DIÁRIO DA QUARENTENA (XCIX)


Woman in the rain, oil on canvas, Andrew King

Era quase noite e chovia. Torrencialmente. A rua deserta e a pouca visibilidade contribuíam para ampliar a sensação de desconforto. Os óculos – inúteis naquele momento – estavam pendurados na camisa. O vento insistia em empurrar o guarda-chuva para fora de minhas mãos.

Estava indo para a rodoviária. A razão de estar ali, naquele lugar, naquele momento, não é importante, é apenas um marcador que estou utilizando para situar a história no tempo e no espaço. O que quero contar é de outra natureza.

– Nunca esqueça isso, Jesus te ama.

O susto foi grande. Não pela frase, que se tornou um clichê, mas pela mulher – que surgiu não sei de onde. Não creio que fosse assombração, fantasmas ou alguma criatura de outra dimensão. Sei que isso não existe. Quer dizer,... De qualquer modo, concordo que a vida está repleta de enigmas.

Queria falar alguma coisa, talvez um mísero obrigado, mas, naquele instante, me faltaram as palavras. A angústia que acompanha a afonia se fez presente. Demorei alguns segundos para recuperar o controle da situação – era tarde demais, ela tinha desaparecido no meio da tempestade.

Imediatamente, percebi que estava me molhando. Por algum motivo, tinha fechado o guarda-chuva e, digamos assim, abraçado a chuva.

O que se seguiu foi o trivial. Fiz o que tinha que fazer e voltei para casa. Tomei um banho, bebi uma cerveja e esqueci o episódio – que ficou depositado em alguma gaveta da memória até alguns meses atrás, um pouco antes do início da quarentena.  



Fui ao centro da cidade, provavelmente para pagar alguma conta, não lembro exatamente o quê. E isso também não tem a mínima relevância. O que importa é que a vi. Quer dizer, não sei se era a mesma mulher. Depois de tanto tempo, certeza é algo que não existe. O que posso dizer é que me pareceu ser a mesma pessoa.

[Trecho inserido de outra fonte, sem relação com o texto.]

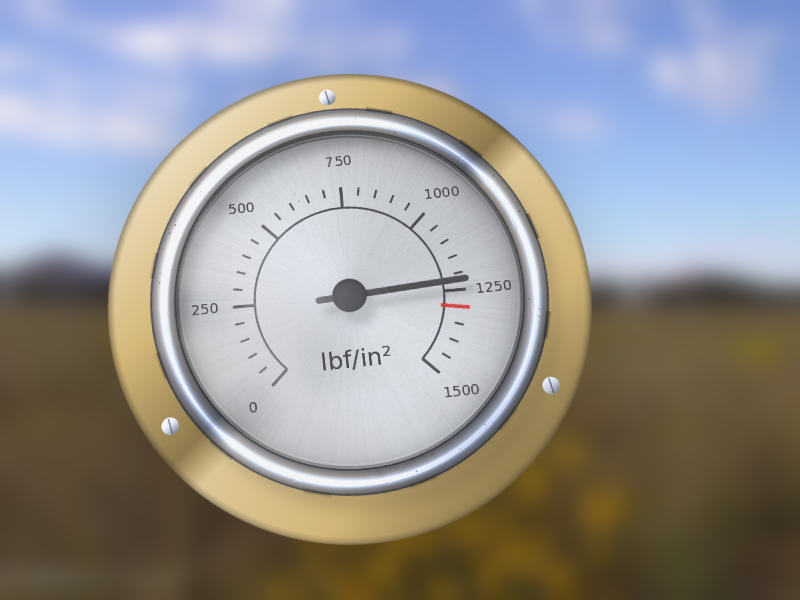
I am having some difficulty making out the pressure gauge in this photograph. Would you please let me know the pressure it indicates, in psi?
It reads 1225 psi
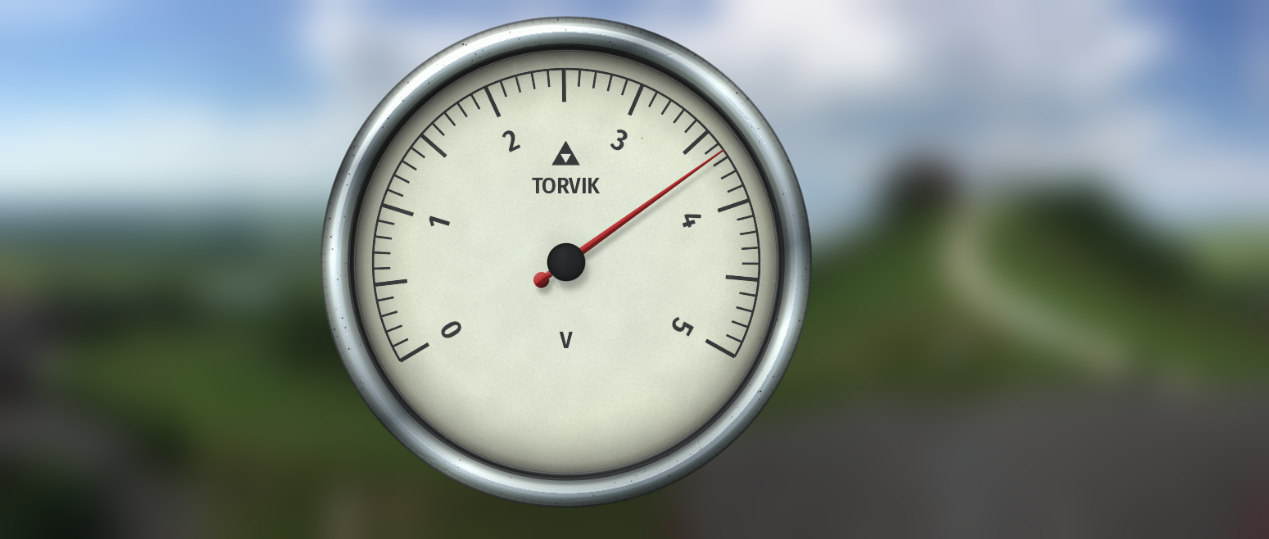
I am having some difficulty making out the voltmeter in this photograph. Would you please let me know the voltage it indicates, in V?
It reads 3.65 V
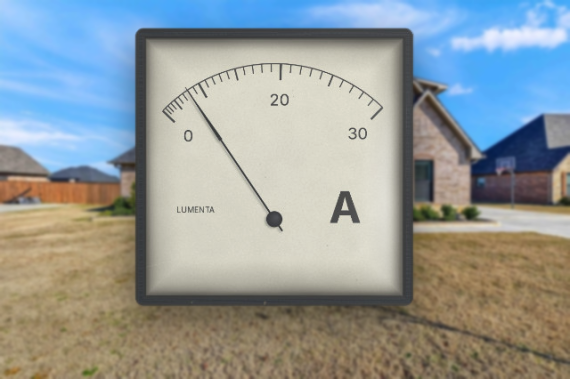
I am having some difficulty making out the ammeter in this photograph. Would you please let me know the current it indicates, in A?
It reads 8 A
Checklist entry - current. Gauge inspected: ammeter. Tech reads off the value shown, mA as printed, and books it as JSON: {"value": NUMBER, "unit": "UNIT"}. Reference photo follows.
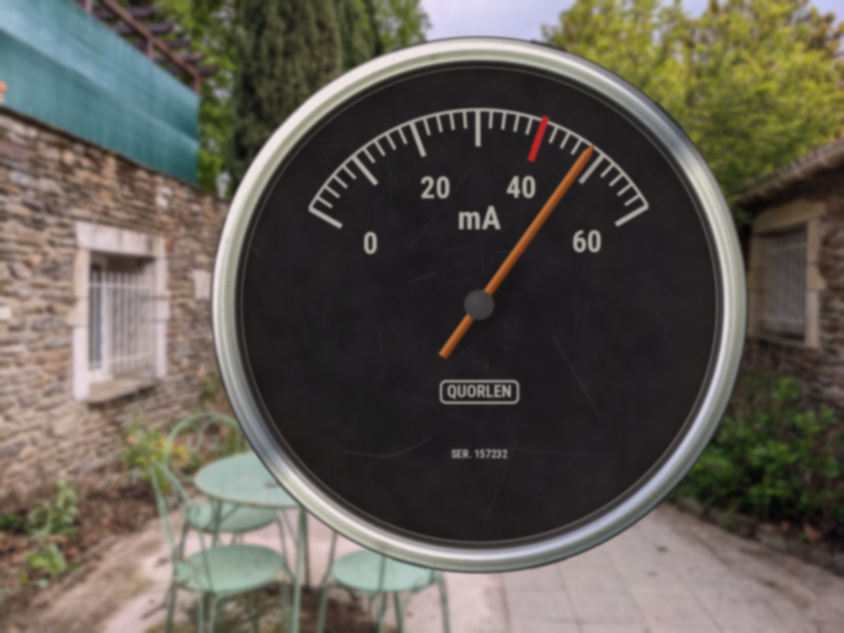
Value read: {"value": 48, "unit": "mA"}
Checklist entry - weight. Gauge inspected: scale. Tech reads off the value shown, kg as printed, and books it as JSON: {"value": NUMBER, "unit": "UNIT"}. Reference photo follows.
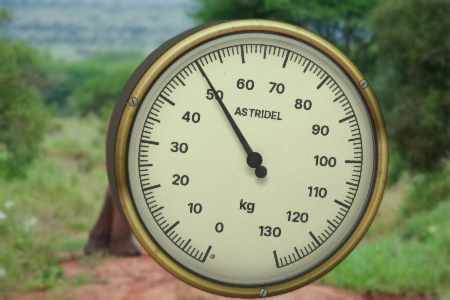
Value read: {"value": 50, "unit": "kg"}
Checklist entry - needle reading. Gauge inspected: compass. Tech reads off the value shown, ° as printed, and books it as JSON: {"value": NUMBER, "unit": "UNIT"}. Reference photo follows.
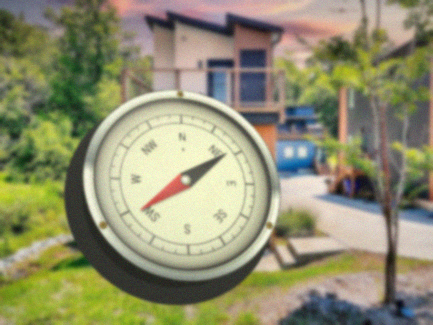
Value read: {"value": 235, "unit": "°"}
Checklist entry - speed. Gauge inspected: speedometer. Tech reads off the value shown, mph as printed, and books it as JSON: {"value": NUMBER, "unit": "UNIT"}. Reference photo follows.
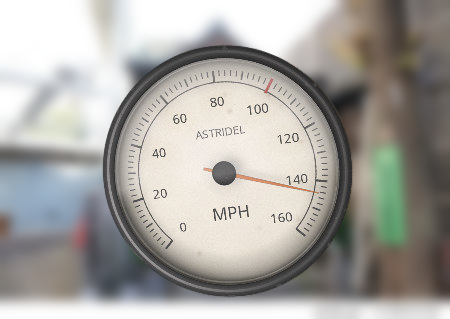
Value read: {"value": 144, "unit": "mph"}
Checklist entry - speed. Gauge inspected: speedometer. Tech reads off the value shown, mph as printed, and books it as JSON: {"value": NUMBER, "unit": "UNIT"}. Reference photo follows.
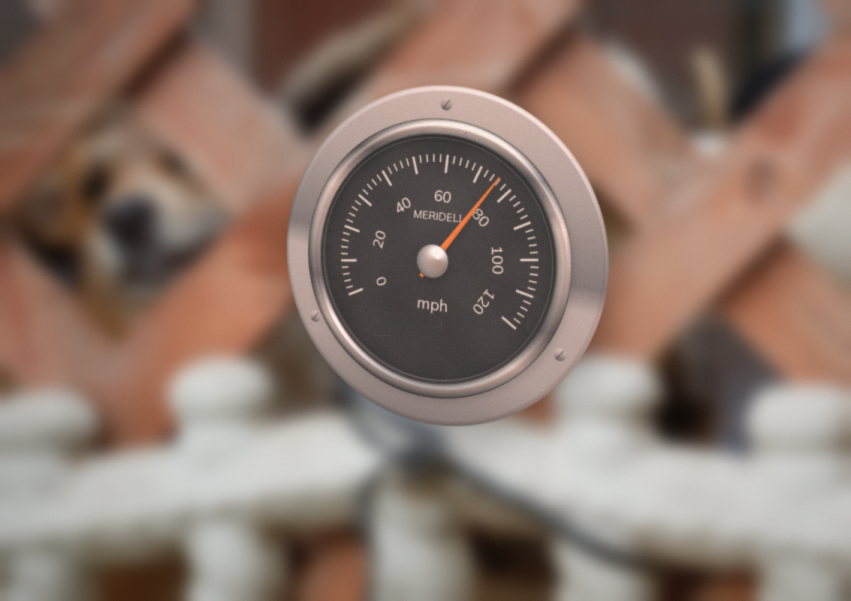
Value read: {"value": 76, "unit": "mph"}
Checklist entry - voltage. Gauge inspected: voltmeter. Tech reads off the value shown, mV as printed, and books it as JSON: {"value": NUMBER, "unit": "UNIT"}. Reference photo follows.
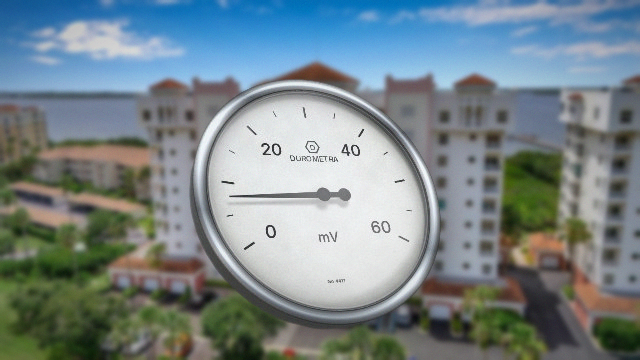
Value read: {"value": 7.5, "unit": "mV"}
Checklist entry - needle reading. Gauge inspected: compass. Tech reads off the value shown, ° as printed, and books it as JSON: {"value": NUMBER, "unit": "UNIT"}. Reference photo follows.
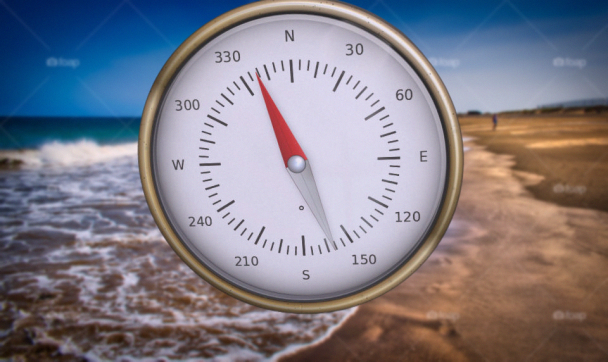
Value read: {"value": 340, "unit": "°"}
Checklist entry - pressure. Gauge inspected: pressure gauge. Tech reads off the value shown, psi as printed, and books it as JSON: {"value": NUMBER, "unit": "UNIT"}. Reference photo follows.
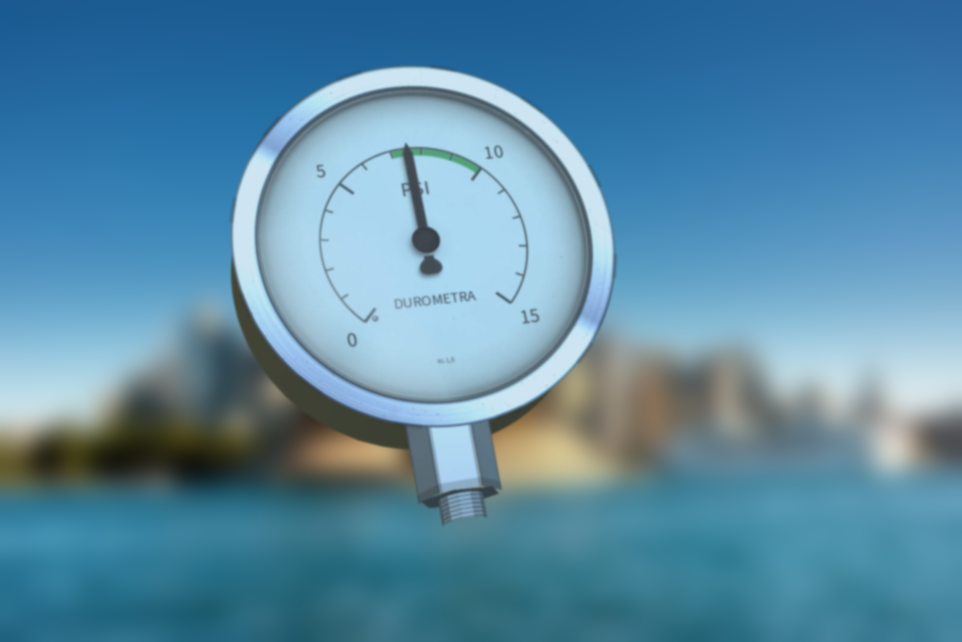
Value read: {"value": 7.5, "unit": "psi"}
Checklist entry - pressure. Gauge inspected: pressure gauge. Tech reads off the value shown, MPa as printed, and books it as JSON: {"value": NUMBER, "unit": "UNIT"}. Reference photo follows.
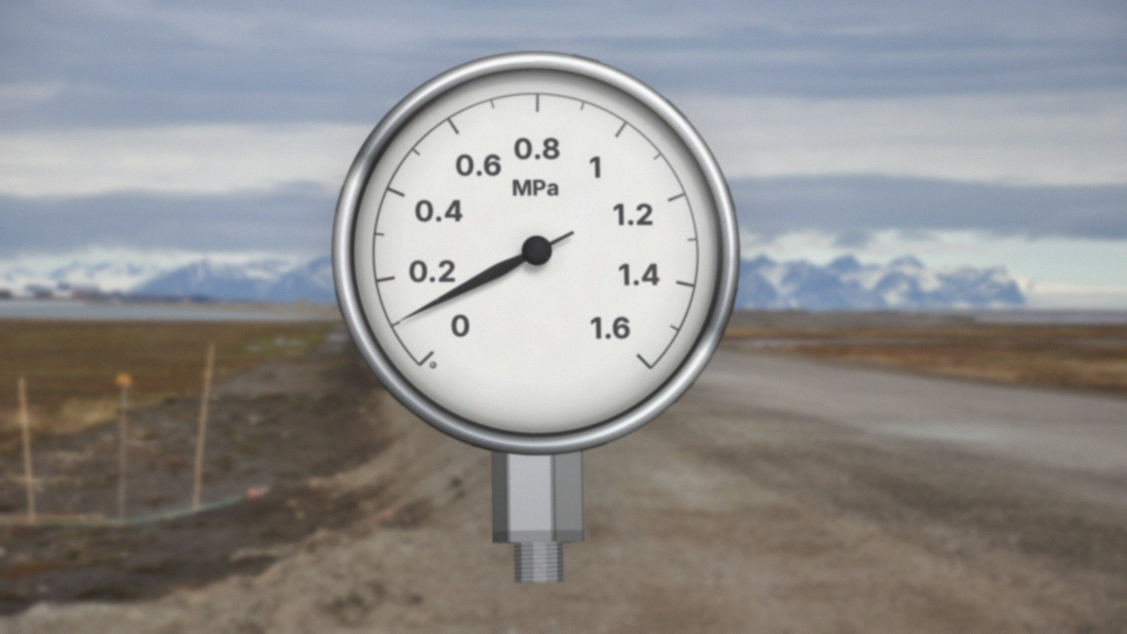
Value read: {"value": 0.1, "unit": "MPa"}
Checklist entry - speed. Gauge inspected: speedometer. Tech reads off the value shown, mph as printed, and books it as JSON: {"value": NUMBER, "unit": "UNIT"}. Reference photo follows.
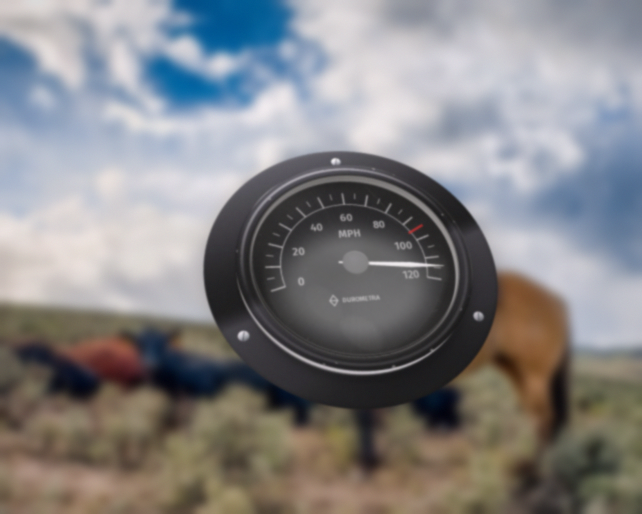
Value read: {"value": 115, "unit": "mph"}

Era um dia de sol, mas – na minha fantasia – a mulher e a chuva estavam juntas, outra vez. Fiquei olhando de longe. Era como se estivesse brincando com aquele jogo em que é preciso procurar por sete diferenças em dois desenhos quase iguais. Conferi várias vezes os detalhes, procurando semelhanças, afastando as distinções. Não consegui concluir se era ou não a mulher que encontrei no temporal.

Alguma coisa me chamou a atenção do outro lado da rua. Foi só um instante. Quando voltei o olhar para o lugar em que ela estava, não mais a encontrei. Provavelmente entrou na galeria, pensei. Sem raciocinar, fui atrás. Como se fosse etérea, evaporou – ou algo similar.  

Foi o melhor desfecho possível. Não tenho a mínima ideia do que lhe diria se a localizasse. Lembrar da chuva seria patético. Possivelmente, ela me olharia incrédula, sem entender porque um desconhecido estava lhe atribuindo aquele tipo de comportamento. Ou, em hipótese mais assustadora, olho no olho, confirmasse a proposta religiosa e dissesse que essa minha busca por explicações evidenciava a força dos desígnios do Senhor.

Estou convicto de que, algumas vezes, deve-se manter fechado o baú do tesouro. O mistério pode ser mais valioso do que a verdade.